Re-using something from the past like cassettes to make something new was my way to express those thoughts visually. I don’t see a future without sustainability at the centre of everything we do; upcycling materials like cassette tapes – which are useless in our digital world – was perfect. Later I combined them with yarns from factories’ dead stock to create colour combinations inspired by artists like James Turrell and Olafur Eliasson."

Do you think of yourself as a sustainable designer?

"Well… what does that even mean – a sustainable designer? If a chef is cooking with good, organic products do we call them 'a sustainable chef'?"

What is the role of designers in society's collective push for a more sustainable way to live?

"Telling people to buy or not to buy something is not the best approach. To my mind, the role of a designer is to make the most attractive product possible (made in a sustainable way) that will provoke desire. Even someone who wouldn’t choose a sustainable product at first would buy it if they desires it."

Gallery

Wool: Re-Crafted, Nathalie Spencer, MA Material Futures

In response to the high environmental impact of sheep farming, Spencer proposes a vegan alternative to wool. Fibres are extracted from the discarded pineapple leaves from markets and juice bars. They are then spun into yarns, before being woven into fabrics. The final material is biodegradable and compostable.

How did your project begin?

"I was fascinated in the circular economy and had been doing research into the Ellen MacArthur Foundation, so that was my starting point. As animals are a significant contributor to global pollution, my work for many years has taken a vegan stance. I therefore began looking into the use of animal products within fashion and textiles. Realising that there were numerous innovations for many animal-derived materials including leather and silk, I was really interested as to why wool had not yet been addressed."

If you could change one thing to make us live within our planet's means, what would it be?

"I would ask all consumers to adopt a plant-based lifestyle. Current consumption at such a rate is destroying our planet, resulting in catastrophic effects such as deforestation, species extinction and global warming. Reducing our intake in terms of our diets, clothing and textiles, and therefore becoming more conscious consumers, would have significant effects towards halting and preventing climate change. We, as consumers, have so much power to make this happen."

Fabric construction laid over female body
Waste Not | Want Not, Alicia Rowbotham (BA Textile Design)

Waste Not, Want Not, Alicia Rowbotham, BA Textile Design

Rowbotham’s collection of luxury fashion accessories is produced from restored textile manufacturing waste. Waste Not, Want Not demonstrates that designers can help revalue materials which would normally be incinerated or sent to landfill.

What was the experience that sparked your project?

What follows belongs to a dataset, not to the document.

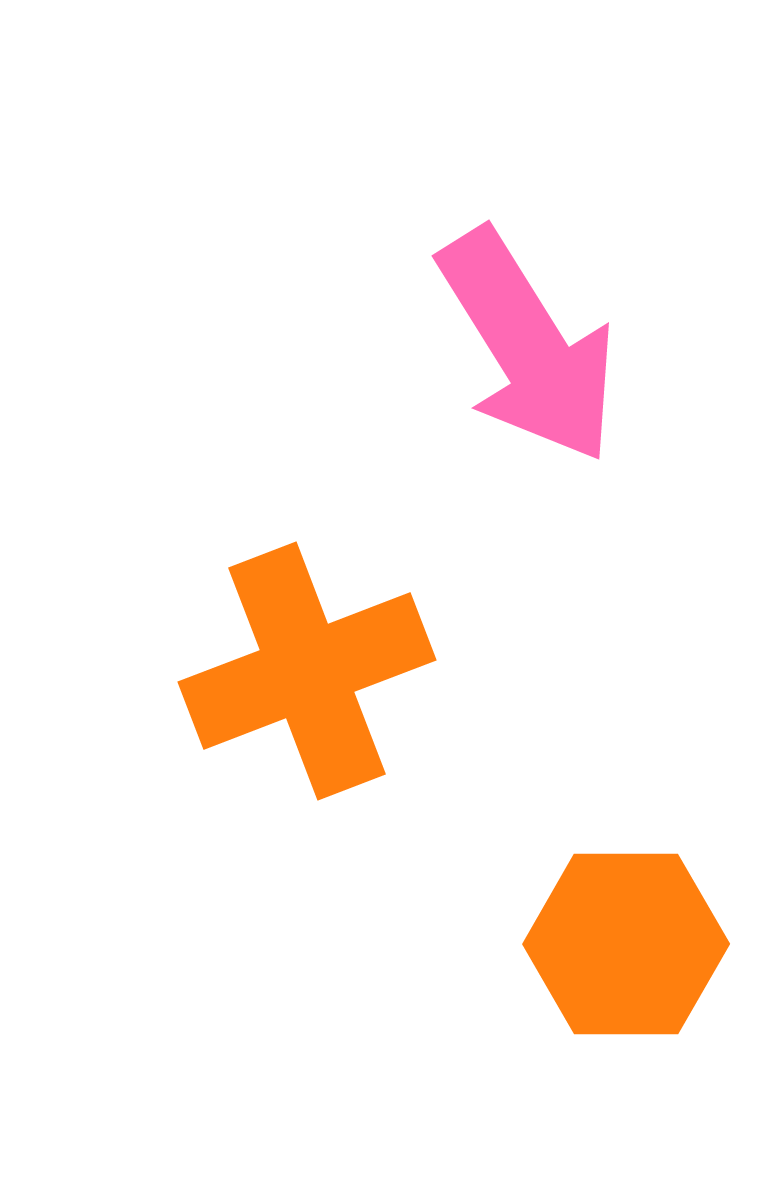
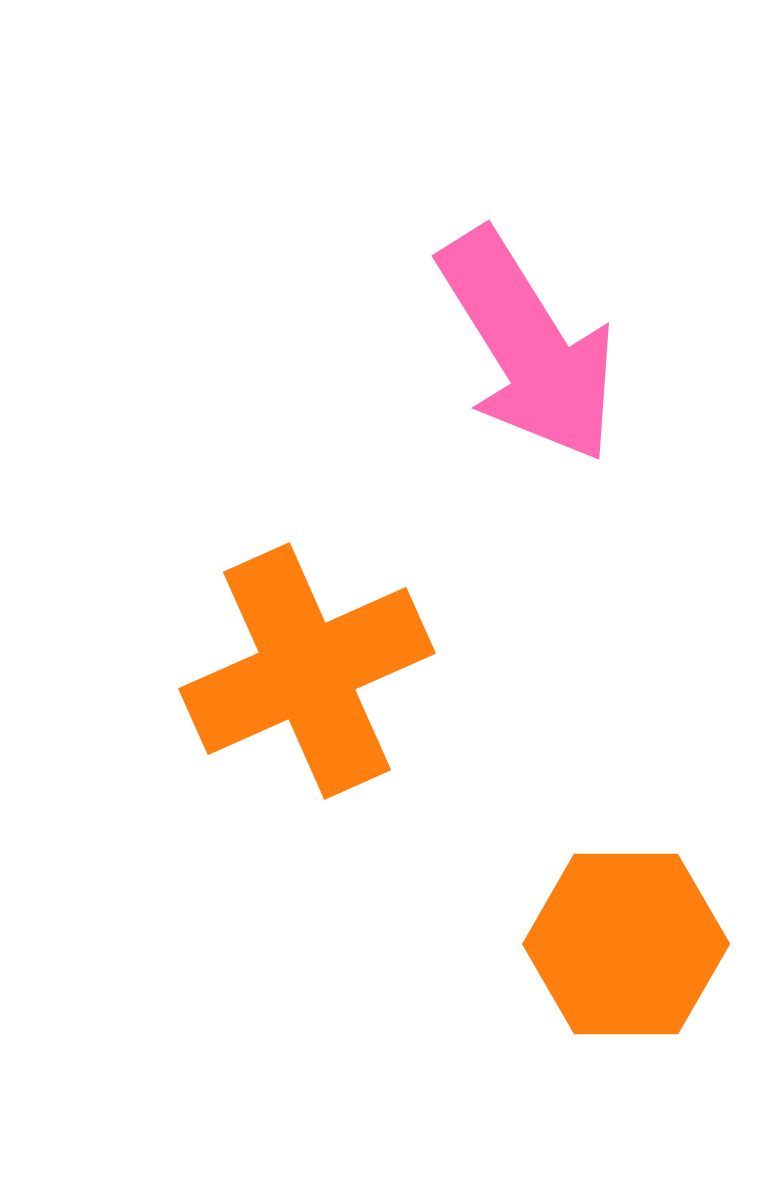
orange cross: rotated 3 degrees counterclockwise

"I was visiting several industrial textile mills in Bradford, a city known for centuries-old textile industry and many generations of weavers. I noticed a reoccurring issue with material waste and its disposal. Speaking to the mills’ operations managers, I realised there was a real lack of infrastructure and creativity to reuse or repurpose discarded material. So I started collaborating with several mills interested in seeing the potential in their waste material. Since the degree show, I’ve had more mills coming to me interested in developing the circularity of their businesses as the pressure builds for brands to become more sustainable."

Do you think of yourself as a sustainable designer?

"I have always been interested in sustainable design but my time studying at Central Saint Martins has allowed me to focus on that and understand the consequences of not designing responsibly. I wrote my dissertation on the environmental devastation caused by fast fashion and subsequently all my work has been sustainably-led."

What is the role of designers in the push for sustainability?

"Designers have a responsibility to explore and change existing systems that are outdated and no longer sustainable. I believe designers from all disciplines should be focusing on material innovation and sustainable design as there is no value in thinking any other way."

Designing in Turbulent Times is at the Lethaby Gallery, 14 September – 27 October.